Price pressures are rising, with CPI accelerating to 3.8% y/y in December. This is the highest rate since March 2016, but well within the 3-5% target range for five straight months. This supports the case for steady rates near-term. Looking ahead, a low base of comparison from 2016 suggests headline inflation will continue to rise this year.
Next policy meeting is March 16, and no change is expected. The central bank last cut rates 25 bp back in October 2016 but has been on hold since. If price pressures continue to climb, we believe a tightening cycle may start in H2. Bank Indonesia is well-respected by the markets, and we do not think it will fall behind the curve.
Fiscal policy has remained prudent but bears watching. A tax amnesty plan boosted revenues in 2016, but more needs to be done to widen the tax base. Spending is likely to remain robust due to Jokowi’s infrastructure plans. The budget deficit came in at an estimated -3% of GDP in 2016, little changed from 2015. It is expected to remain around -2.5% in both 2017 and 2018.
The external accounts are worsening modestly. The current account gap was about -1.7% of GDP in 2016, and is forecast by the IMF to widen modestly to -2.3% in 2017 and -2.7% in 2018. Back in 2013, the gap was -3.2%. A large portion will be covered by FDI, and so Indonesia’s dependence on hot money flows is not too worrisome.
Foreign reserves have risen to $120 bln in February, the highest since 2011 and near all-time highs. Reserves cover nearly 7 months of import and are 3 times larger than its stock of short-term external debt.
The rupiah has started to lag after a solid 2016. In 2016, IDR rose 2% vs. USD and was behind only BRL (+22%), RUB (+20%), ZAR (+13%), COP (+6%), and CLP (+5.5%). So far in 2017, IDR is up nearly 1% YTD and is in the middle of the EM pack. Our EM FX model shows the rupiah to have VERY STRONG fundamentals, so this year’s “so so” performance is likely to ebb.

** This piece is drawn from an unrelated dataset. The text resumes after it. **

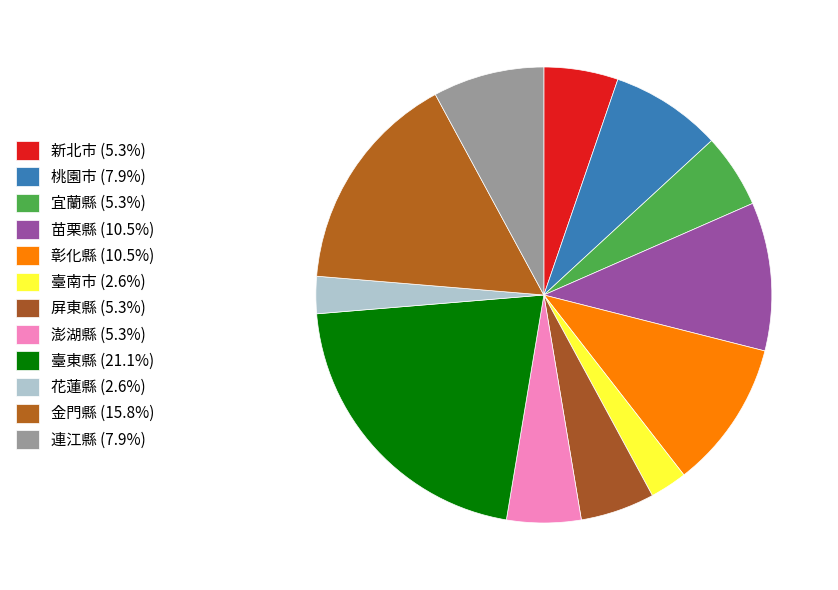

Count the number of slices in the pie.

12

IDR has recouped most of its post-election losses. However, the exchange rate has been stuck in a narrow 13200-13400 range for most of this year. For USD/IDR, the December high near 13600 is a major target on the upside, followed by the November high near 13875. IDR’s direction will largely be dictated by wider EM FX, but the rupiah should outperform.

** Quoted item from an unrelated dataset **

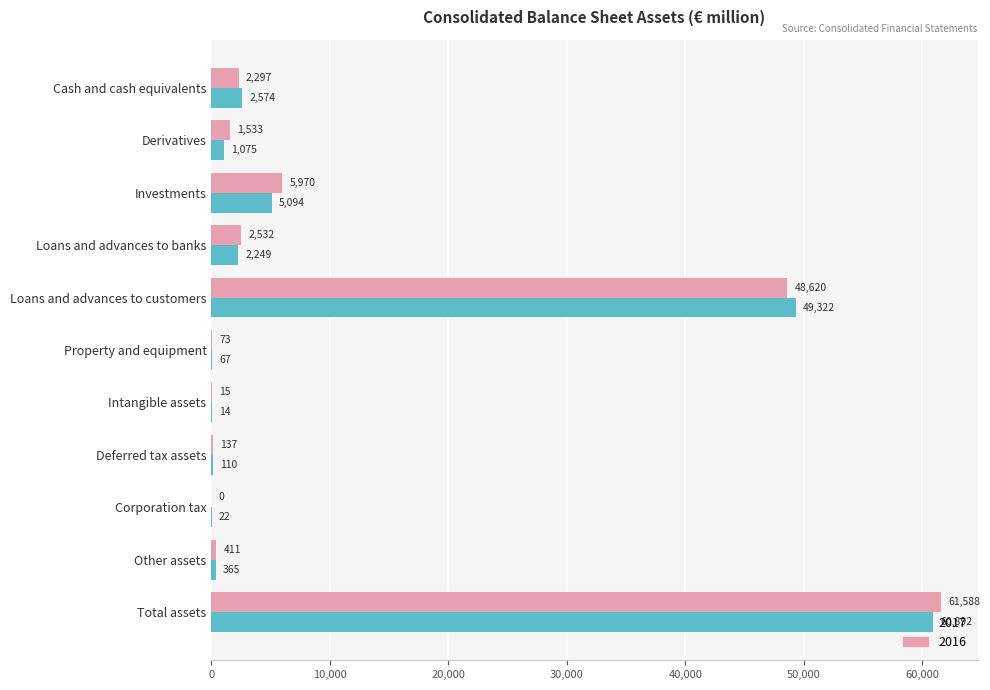

Which label corresponds to the largest value in the chart?

Total assets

Indonesian equities have also lagged after a strong 2016. In 2016, MSCI Indonesia was up 12% vs. 7% for MSCI EM. So far this year, MSCI Indonesia is up nearly 2% YTD and compares to 9% YTD for MSCI EM. This underperformance should continue, as our EM Equity model has Indonesia at an UNDERWEIGHT position.
Indonesian bonds have outperformed recently. The yield on 10-year local currency government bonds is -50 bp YTD. This is behind only the best performers Argentina (-276 bp) and Brazil (-106 bp). With inflation likely to continue rising and the central bank likely to move to a more hawkish stance this year, we think Indonesian bonds will start underperforming.
Our own sovereign ratings model shows Indonesia’s implied rating at BBB/Baa2/BBB. This makes it even more surprising that S&P has not upgraded Indonesia to investment grade BBB- to match the other two agencies. Indeed, both those ratings have upgrade potential. Note that Fitch recently moved the outlook on its BBB- rating from stable to positive.